Gegenüber

Gegenüber: Er macht das noch immer, Teil 8

Manche Gewohnheiten fallen einem erst auf, wenn sie lange genug dieselben geblieben sind.

Beim Bürgermeister war es dieser Blick.

Kurz vor zwölf, manchmal ein paar Minuten früher, manchmal später. Erst hinaus auf den Marktplatz. Dann nach oben, in den Himmel über Ravenau. Nie lang. Nie auffällig genug, dass es jemand erklären müsste. Aber oft genug, dass man irgendwann nicht mehr daran vorbeisieht.

Heute war der Platz heller als die letzten Tage. Das Licht lag scharf auf dem Pflaster, fast schon zu freundlich für die Kühle, die noch in der Luft hing. Im Café roch es nach Kaffee, gespülten Tassen und dieser halben Ruhe zwischen Vormittag und Mittag, in der der Raum kurz so wirkt, als würde er selbst Atem holen.

Der Bürgermeister kam wie so oft ohne großes Aufsehen herein.

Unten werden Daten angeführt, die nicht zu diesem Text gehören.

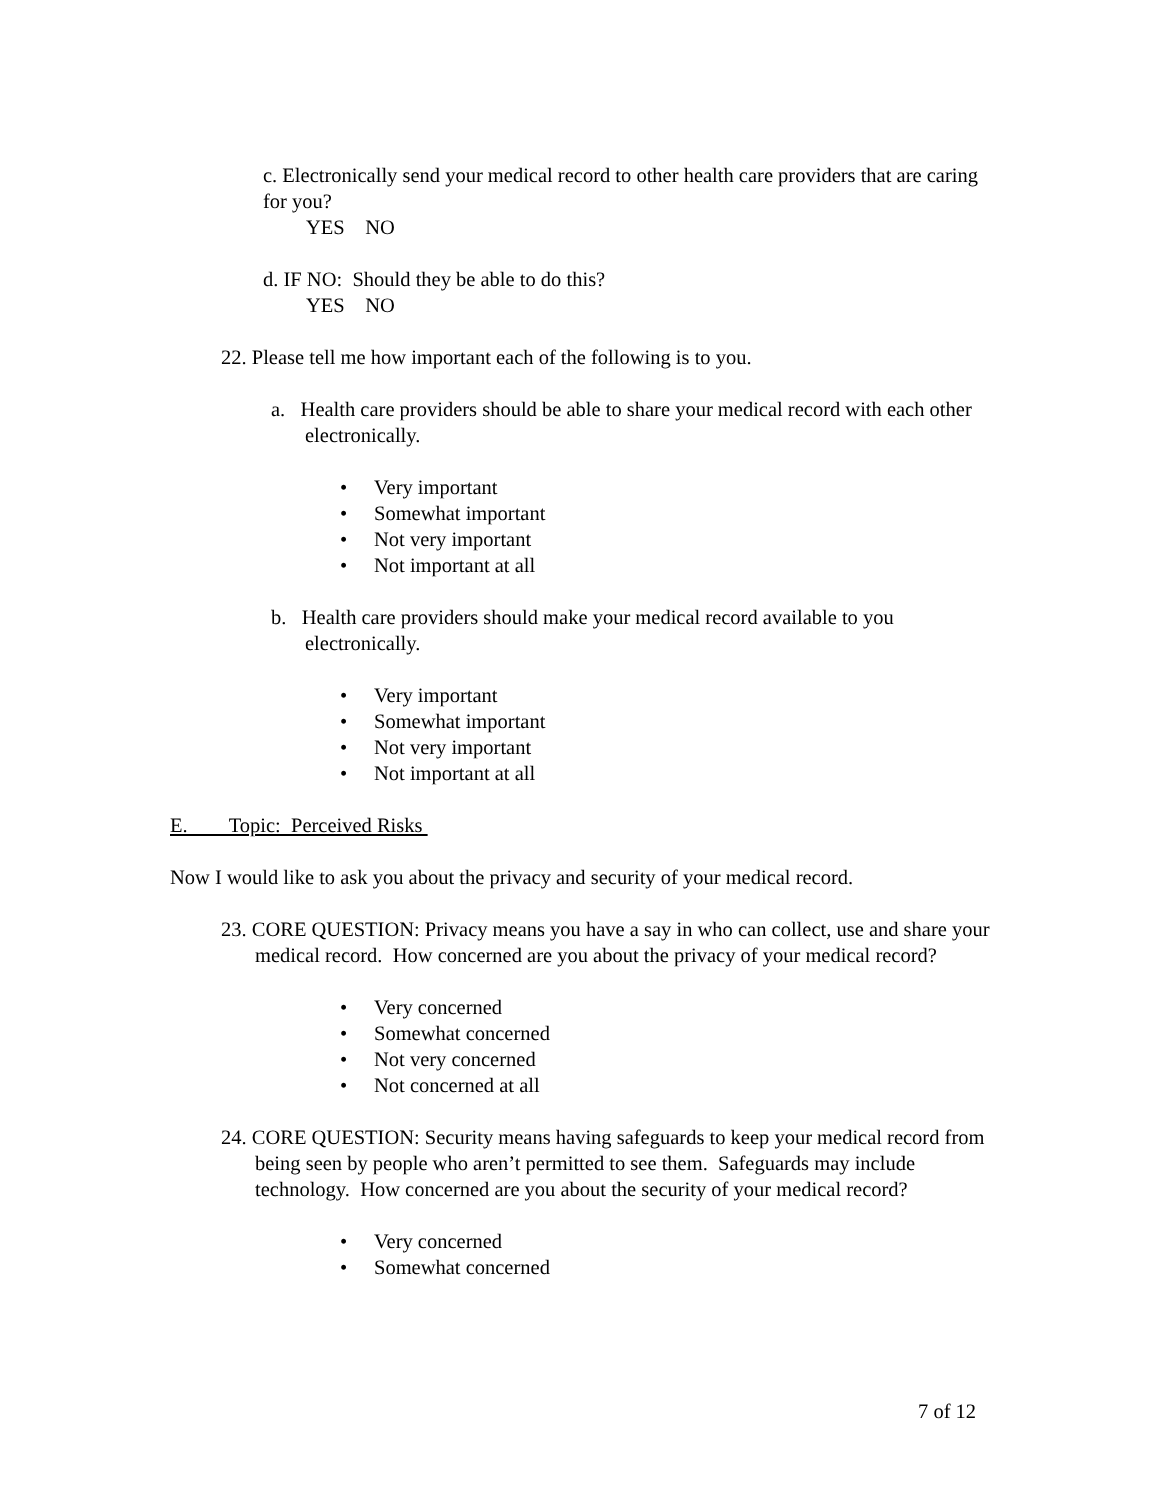c. Electronically send your medical record to other health care providers that are caring for you?
YES NO
d. IF NO: Should they be able to do this?
YES NO
22. Please tell me how important each of the following is to you.
a. Health care providers should be able to share your medical record with each other electronically.
• Very important
• Somewhat important
• Not very important
• Not important at all
b. Health care providers should make your medical record available to you electronically.
• Very important
• Somewhat important
• Not very important
• Not important at all
E. Topic: Perceived Risks
Now I would like to ask you about the privacy and security of your medical record.
23. CORE QUESTION: Privacy means you have a say in who can collect, use and share your medical record. How concerned are you about the privacy of your medical record?
• Very concerned
• Somewhat concerned
• Not very concerned
• Not concerned at all
24. CORE QUESTION: Security means having safeguards to keep your medical record from being seen by people who aren’t permitted to see them. Safeguards may include technology. How concerned are you about the security of your medical record?
• Very concerned
• Somewhat concerned
7 of 12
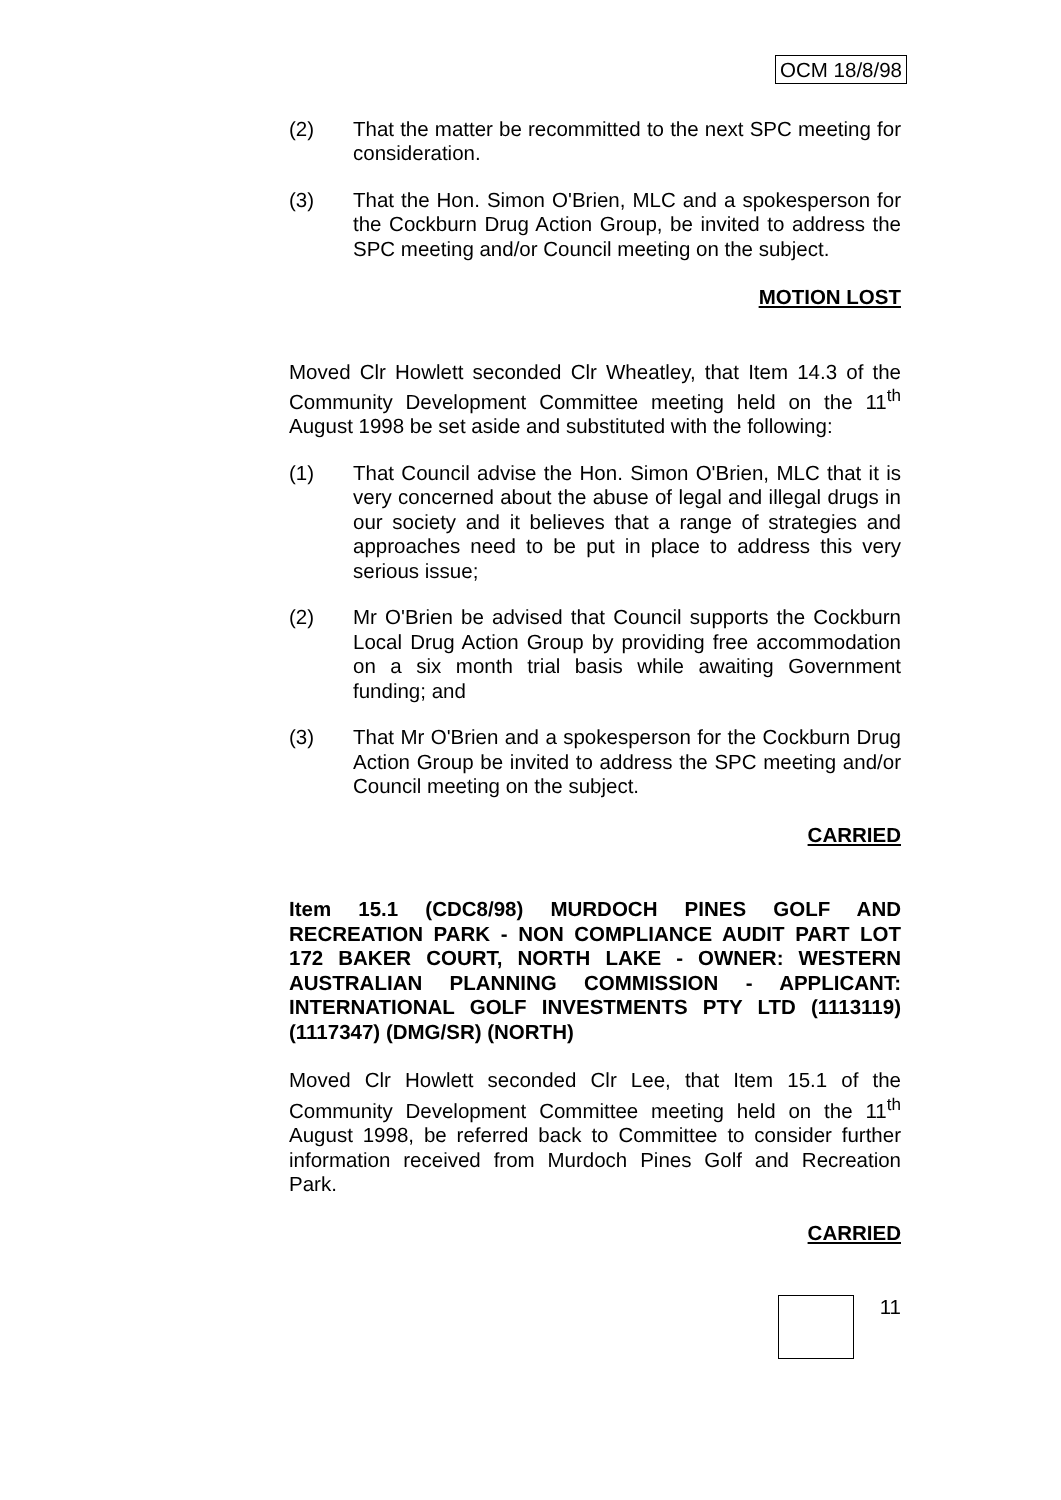OCM 18/8/98
(2) That the matter be recommitted to the next SPC meeting for consideration.
(3) That the Hon. Simon O'Brien, MLC and a spokesperson for the Cockburn Drug Action Group, be invited to address the SPC meeting and/or Council meeting on the subject.
MOTION LOST
Moved Clr Howlett seconded Clr Wheatley, that Item 14.3 of the Community Development Committee meeting held on the 11<sup>th</sup> August 1998 be set aside and substituted with the following:
(1) That Council advise the Hon. Simon O'Brien, MLC that it is very concerned about the abuse of legal and illegal drugs in our society and it believes that a range of strategies and approaches need to be put in place to address this very serious issue;
(2) Mr O'Brien be advised that Council supports the Cockburn Local Drug Action Group by providing free accommodation on a six month trial basis while awaiting Government funding; and
(3) That Mr O'Brien and a spokesperson for the Cockburn Drug Action Group be invited to address the SPC meeting and/or Council meeting on the subject.
CARRIED
Item 15.1 (CDC8/98) MURDOCH PINES GOLF AND RECREATION PARK - NON COMPLIANCE AUDIT PART LOT 172 BAKER COURT, NORTH LAKE - OWNER: WESTERN AUSTRALIAN PLANNING COMMISSION - APPLICANT: INTERNATIONAL GOLF INVESTMENTS PTY LTD (1113119) (1117347) (DMG/SR) (NORTH)
Moved Clr Howlett seconded Clr Lee, that Item 15.1 of the Community Development Committee meeting held on the 11<sup>th</sup> August 1998, be referred back to Committee to consider further information received from Murdoch Pines Golf and Recreation Park.
CARRIED
11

Er ist keiner von denen, die einen Raum mit sich füllen, nur weil sie eintreten. Vielleicht liegt gerade darin seine Art von Präsenz. Die Leute bemerken ihn nicht, weil er laut wäre. Sondern weil sie wissen, wer er ist, selbst wenn niemand etwas sagt.

Er bestellte, nickte knapp und stellte sich mit der Tasse ans Fenster.

Draußen fuhr ein Fahrrad über den Platz. Zwei Kinder liefen mit viel zu großen Schultaschen aneinander vorbei. Vor der Kirche blieb kurz ein Lieferwagen stehen, als hätte er vergessen, warum er eigentlich da war. Alles ganz normal. Und dann hob der Bürgermeister wieder den Blick.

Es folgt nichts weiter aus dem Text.